Category: Smoke (page 4 of 6)

“Smoke” is the name of a story on the subjects of Korea and international relationships. It’s only at the draft stage, but I’m hoping to turn it into a novel some day. Some day!

Smoke Fourteen

In the silence of the empty kitchen I unwrap bowls and pair chopsticks. The larger soup bowls feel at home on the shelf above the sink, along with the cannisters of rice, dried onions and pickled lemons. I call up some tulips on Windows and start chopping mint. The glass bowl steams with the heat of the water inside it, and shines translucently each time I dip a sheet of rice paper in its sharded depths, drops of rice rich water falling on the wooden chopping board. The tiny stories of bean shoots, carrot slices and mint folded together, then dipped in the peanut sauce. The stories we told each other that first time in Fitzroy. I eat the rolls with a grim determination, swallowing the almost dry vermicelli painfully. Swigs of ginger beer between bites. I leave the smeared bowl of peanut sauce and the implements in the deep sink. A small chirrup from my wristwatch. The drizzle of radio static in the wireless morning. 10am. Broadcast time.

Smoke Thirteen

The graffiti walls disappear overnight, only to be replaced by acres of crumbling bricks. Animated characters from Monkey prowl the screens of the subway cars and stations, drilling the denizens in security and respect, performing kick-flip manoeuvres with pixellated aplomb. I watch vacantly as the main display shows the progress of the train through the netwerk like a virus along a vein. Each time the train is infected by an intersecting virus a three-coloured circle appears, and more people shove to get on and off. Sitting there, jammed against the wall by the crush of black-haired Koreans, I realise, as if for the first time, the utter remoteness of my present situation from that of my previous life as Hanna, my incarnation if you will, as an interpreter for the Refugee Amnesties and Repatriations Commission (RARC) that had been set up in Melbourne after the war. Three thousand miles away in Free Korea, trapped in a corner of conformity, sweating garlic like the rest of them, interspersing sips of canned coffee with flicks on the switch in my pocket.

Smoke Twelve

I stumble through the laneways and backstreets of Aramis, catching the occasional snatch of conversation and dice rumbling. The awnings are still out, despite the dark hour, and just as I realised I’ve taken a wrong turn to the left the rain begins to fall again, unannounced and with great speed. I freeze beneath the temporary shelter of the intersection and the stairway leading down to the underground substation, its neon glow barely visible down the tunnel’s hollow length. I wait in the blasted tunnel entrance and watch the black sheets of water falling like prisms through the postfuture morning, levitating slightly on a memory of Shanghai. Our midnight run through streets awash with rainwater frothing up like beer from the gutters, sprayed in an arc across the bottom half of your jeans as you dove headfirst into the electro.

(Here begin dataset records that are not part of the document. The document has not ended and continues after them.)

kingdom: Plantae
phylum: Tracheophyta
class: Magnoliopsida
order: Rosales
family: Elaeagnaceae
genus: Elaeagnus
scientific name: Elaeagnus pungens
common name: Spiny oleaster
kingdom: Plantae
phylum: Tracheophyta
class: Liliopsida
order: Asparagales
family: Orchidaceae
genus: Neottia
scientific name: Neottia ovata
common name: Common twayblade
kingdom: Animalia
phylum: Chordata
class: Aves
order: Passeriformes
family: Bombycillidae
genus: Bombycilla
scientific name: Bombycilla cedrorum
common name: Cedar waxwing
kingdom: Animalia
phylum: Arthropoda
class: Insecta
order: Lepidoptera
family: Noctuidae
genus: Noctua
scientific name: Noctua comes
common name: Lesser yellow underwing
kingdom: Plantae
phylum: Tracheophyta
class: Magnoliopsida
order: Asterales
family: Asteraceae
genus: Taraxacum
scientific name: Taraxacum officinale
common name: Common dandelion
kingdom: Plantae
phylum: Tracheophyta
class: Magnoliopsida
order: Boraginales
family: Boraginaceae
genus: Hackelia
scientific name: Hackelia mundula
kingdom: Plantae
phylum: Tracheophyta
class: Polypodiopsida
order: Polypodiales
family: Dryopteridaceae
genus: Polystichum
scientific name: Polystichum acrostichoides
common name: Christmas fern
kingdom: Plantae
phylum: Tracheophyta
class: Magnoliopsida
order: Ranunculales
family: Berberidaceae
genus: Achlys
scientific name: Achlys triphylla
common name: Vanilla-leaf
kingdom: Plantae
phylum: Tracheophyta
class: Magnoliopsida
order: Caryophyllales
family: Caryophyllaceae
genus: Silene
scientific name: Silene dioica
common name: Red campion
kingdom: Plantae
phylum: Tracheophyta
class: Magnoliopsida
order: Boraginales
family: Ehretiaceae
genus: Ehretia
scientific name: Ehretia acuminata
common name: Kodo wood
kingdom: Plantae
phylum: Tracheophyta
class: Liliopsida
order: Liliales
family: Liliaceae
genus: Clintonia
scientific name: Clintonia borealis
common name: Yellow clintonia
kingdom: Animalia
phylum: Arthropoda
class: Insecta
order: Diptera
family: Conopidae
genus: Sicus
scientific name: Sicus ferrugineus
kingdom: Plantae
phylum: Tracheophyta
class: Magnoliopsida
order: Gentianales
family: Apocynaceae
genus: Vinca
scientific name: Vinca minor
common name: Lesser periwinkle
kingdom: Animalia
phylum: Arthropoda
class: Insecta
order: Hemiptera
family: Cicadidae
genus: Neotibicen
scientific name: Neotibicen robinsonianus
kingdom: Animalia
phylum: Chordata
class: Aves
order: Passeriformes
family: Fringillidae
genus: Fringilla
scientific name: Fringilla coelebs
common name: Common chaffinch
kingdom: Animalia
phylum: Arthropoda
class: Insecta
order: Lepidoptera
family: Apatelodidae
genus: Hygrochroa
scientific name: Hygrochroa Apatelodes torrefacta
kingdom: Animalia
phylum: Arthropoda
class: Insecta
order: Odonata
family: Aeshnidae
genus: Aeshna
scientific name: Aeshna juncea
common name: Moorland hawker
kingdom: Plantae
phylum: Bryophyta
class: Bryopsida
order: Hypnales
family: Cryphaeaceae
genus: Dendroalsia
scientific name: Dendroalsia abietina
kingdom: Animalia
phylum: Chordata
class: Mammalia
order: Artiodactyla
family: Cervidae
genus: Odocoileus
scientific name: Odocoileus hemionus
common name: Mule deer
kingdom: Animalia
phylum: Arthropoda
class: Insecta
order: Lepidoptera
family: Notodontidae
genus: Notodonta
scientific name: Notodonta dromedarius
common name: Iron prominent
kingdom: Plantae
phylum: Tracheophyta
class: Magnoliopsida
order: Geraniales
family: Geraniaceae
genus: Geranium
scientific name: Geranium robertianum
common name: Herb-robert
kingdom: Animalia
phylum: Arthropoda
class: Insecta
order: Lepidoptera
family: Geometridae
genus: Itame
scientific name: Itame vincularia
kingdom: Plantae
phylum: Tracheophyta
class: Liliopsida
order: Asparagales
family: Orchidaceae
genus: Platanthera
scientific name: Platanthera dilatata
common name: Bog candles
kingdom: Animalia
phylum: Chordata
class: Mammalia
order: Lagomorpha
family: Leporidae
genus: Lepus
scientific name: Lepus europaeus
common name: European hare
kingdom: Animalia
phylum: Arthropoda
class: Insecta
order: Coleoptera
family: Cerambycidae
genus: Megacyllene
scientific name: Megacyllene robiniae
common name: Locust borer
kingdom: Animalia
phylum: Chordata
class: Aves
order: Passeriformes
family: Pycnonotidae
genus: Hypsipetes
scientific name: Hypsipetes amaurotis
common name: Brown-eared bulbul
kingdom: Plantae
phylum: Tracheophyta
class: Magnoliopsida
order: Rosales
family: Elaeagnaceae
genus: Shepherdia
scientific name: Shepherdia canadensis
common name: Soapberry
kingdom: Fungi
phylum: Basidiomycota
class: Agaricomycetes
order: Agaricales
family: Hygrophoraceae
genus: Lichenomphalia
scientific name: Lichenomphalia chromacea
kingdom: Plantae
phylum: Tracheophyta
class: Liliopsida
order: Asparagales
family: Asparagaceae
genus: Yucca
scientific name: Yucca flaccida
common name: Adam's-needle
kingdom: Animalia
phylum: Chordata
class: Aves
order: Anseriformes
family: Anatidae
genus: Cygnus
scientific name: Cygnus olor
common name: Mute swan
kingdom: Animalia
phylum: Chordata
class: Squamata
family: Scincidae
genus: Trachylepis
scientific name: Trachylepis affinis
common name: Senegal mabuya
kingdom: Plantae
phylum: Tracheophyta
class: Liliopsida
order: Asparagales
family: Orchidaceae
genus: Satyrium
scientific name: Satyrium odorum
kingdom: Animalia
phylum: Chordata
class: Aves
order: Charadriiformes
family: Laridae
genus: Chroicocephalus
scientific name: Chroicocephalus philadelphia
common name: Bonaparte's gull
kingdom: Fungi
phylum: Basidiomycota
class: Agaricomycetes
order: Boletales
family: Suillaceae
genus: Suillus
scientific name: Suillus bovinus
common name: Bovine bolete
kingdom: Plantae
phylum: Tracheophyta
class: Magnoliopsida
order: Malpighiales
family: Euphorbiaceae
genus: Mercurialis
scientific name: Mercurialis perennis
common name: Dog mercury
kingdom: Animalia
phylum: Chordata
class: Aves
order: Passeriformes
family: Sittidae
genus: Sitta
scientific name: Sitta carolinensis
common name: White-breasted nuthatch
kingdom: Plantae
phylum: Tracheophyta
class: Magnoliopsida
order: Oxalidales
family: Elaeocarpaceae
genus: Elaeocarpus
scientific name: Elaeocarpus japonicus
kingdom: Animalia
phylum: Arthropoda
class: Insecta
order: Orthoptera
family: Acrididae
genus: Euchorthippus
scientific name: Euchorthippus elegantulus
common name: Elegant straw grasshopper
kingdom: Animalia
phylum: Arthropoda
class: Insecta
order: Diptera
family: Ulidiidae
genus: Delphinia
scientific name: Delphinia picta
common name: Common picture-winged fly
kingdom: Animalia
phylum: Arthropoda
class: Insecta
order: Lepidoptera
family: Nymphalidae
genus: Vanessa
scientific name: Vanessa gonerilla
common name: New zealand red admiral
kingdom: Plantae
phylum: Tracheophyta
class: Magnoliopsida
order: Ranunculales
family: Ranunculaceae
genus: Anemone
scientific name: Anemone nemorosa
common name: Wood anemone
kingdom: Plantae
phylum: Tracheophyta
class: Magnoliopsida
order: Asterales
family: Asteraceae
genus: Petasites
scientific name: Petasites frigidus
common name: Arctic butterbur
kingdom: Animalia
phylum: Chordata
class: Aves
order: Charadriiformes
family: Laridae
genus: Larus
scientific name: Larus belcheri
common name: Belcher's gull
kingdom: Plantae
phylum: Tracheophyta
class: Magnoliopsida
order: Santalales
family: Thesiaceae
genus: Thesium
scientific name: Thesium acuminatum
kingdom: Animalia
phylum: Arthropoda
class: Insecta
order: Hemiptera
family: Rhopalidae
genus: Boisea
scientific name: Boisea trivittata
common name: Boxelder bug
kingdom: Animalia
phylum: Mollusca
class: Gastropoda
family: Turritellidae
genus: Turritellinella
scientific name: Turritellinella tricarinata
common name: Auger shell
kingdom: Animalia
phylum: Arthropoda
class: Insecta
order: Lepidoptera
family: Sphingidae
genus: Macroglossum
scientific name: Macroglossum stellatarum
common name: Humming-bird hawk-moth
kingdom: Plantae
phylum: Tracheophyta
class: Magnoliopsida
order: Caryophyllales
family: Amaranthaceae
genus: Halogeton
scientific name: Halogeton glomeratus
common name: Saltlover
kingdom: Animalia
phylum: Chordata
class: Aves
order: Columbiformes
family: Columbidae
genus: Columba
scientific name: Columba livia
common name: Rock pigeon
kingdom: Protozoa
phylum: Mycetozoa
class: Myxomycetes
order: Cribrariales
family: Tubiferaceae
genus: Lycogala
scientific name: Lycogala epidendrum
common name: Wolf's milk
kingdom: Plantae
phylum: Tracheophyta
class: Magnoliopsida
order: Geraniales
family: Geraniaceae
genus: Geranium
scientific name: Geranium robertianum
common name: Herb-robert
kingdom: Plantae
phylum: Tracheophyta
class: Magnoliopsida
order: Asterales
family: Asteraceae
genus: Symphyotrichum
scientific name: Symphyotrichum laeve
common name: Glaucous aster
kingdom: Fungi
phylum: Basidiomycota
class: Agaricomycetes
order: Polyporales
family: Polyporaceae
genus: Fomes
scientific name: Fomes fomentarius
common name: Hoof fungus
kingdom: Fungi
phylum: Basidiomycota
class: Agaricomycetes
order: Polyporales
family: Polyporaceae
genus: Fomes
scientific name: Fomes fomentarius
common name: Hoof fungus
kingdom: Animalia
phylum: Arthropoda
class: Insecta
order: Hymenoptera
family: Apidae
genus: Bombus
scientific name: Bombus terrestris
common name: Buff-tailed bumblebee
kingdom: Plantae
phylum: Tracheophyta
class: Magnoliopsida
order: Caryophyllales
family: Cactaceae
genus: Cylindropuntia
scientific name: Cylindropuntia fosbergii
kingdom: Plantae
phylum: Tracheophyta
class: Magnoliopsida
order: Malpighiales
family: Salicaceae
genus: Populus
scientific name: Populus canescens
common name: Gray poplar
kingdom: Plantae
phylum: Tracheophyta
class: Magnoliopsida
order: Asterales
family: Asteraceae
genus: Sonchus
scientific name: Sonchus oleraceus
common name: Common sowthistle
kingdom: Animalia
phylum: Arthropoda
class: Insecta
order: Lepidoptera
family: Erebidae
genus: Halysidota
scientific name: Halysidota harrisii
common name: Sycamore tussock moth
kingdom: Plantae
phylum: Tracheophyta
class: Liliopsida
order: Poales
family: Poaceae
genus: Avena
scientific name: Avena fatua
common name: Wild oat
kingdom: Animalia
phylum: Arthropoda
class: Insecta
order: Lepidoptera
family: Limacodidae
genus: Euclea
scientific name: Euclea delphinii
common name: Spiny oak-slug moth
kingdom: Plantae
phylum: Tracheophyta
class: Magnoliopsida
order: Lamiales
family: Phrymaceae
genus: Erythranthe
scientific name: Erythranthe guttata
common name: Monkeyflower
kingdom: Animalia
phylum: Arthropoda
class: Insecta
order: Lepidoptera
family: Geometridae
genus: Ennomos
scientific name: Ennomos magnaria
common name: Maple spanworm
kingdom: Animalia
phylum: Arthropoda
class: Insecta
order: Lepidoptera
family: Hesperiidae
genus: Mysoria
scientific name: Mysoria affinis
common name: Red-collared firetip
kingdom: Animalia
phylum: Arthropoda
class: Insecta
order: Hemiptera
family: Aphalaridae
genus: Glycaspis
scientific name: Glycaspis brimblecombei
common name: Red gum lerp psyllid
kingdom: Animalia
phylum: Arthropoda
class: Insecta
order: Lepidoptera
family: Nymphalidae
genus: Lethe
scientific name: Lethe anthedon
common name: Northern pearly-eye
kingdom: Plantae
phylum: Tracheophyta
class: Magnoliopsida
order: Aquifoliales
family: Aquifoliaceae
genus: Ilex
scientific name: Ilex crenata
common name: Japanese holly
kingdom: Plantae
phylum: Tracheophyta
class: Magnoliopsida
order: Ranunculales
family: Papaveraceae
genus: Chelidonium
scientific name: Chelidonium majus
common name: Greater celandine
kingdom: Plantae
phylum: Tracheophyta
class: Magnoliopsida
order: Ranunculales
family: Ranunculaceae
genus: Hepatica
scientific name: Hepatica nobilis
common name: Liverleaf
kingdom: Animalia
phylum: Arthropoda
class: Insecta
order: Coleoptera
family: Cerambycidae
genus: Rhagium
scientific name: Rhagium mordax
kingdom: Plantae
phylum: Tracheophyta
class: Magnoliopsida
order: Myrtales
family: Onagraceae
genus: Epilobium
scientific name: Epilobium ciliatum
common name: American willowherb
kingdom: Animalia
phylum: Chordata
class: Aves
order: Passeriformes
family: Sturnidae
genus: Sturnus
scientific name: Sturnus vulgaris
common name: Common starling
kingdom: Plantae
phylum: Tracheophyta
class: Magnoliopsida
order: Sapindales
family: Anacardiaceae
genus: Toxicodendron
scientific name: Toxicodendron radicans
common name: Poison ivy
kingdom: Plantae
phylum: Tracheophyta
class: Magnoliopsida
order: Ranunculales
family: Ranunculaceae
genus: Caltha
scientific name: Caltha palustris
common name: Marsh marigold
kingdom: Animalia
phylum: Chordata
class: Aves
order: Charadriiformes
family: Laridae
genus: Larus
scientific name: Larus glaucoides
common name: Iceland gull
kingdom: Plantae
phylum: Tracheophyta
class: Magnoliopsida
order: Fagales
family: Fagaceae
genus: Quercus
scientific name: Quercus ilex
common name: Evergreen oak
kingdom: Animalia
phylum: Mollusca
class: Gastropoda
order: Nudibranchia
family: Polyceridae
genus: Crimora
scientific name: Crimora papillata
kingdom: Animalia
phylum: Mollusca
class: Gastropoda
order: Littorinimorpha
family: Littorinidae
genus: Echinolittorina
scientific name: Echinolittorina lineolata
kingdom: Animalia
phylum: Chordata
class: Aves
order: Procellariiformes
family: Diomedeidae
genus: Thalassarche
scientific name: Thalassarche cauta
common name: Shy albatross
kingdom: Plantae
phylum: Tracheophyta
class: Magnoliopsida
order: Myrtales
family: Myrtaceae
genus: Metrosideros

By the time we fell laughing in each others’ arms in our cubicle lovenest, the morning light was falling through the apartment block’s central courtyard, and the sound of mah jonng was already there, the tiles hitting formica like rain on a corrugated iron roof.

Smoke Eleven

The mood in this PC Bang is bleak. Most screens switched off and the ones that run blink urgently, error messages forming solitaire cascades. Still this small corner of connectivity on this far deep space of the south continent is pleasant enough for 3am, and about seven tubenerds are here, feeding tubenews into their headsets, assembling and deploying scripts for the Korean diaspora, the frightened sons and daughters of the educational TV revolution. Your connections there with fellow students from Daegu, faces that seemed more familar than they really were, under the grey glowing lights of screentalk. Logging on to one of the non-commercial news sites, I sit back for a moment and breathe in the smoke as I wait for the myriad of flash animators to load, reminding me, as they always do, of birds picking insects off the backs of larger animals, such as the buffalo. When prompted for my subscription barcode, I pause for a moment and then open a new screen, calling up our private site, invisible beneath the radar of cross-border security. Three new posts. I sigh with relief.

Smoke Ten

Under the gloom of moonlights I wander the streets of Aramis, scouring the intersections for PC Bangs, those unofficial shelters for Korea’s refugees, the engine room of the diaspora economy, racks of aloe drinks and snacknuts. Beneath a giant podpark I find an alleyway arcade of fried pork stalls and freeband stations, instant access, newband booths, the works. Just as you’d described it. I mean, I’d proofread your application. Research into the thriving street level Internet cultures … exploring concepts of transmigration, as a means of cultural exchange between Aramis and Korean Network City. Who knew what that meant. Still, you didn’t seem all that surprised when the letter arrived informing you of a positive outcome, the notification itself perhaps even more significant than the amount of money. The equivalent of three months hacking, above street level anyway. You began sharpening your Hangul, and I my Mandarin. Then, of course, came the resumption of hostilities, the burst and the overseas draft. All accounts, like our plans, frozen.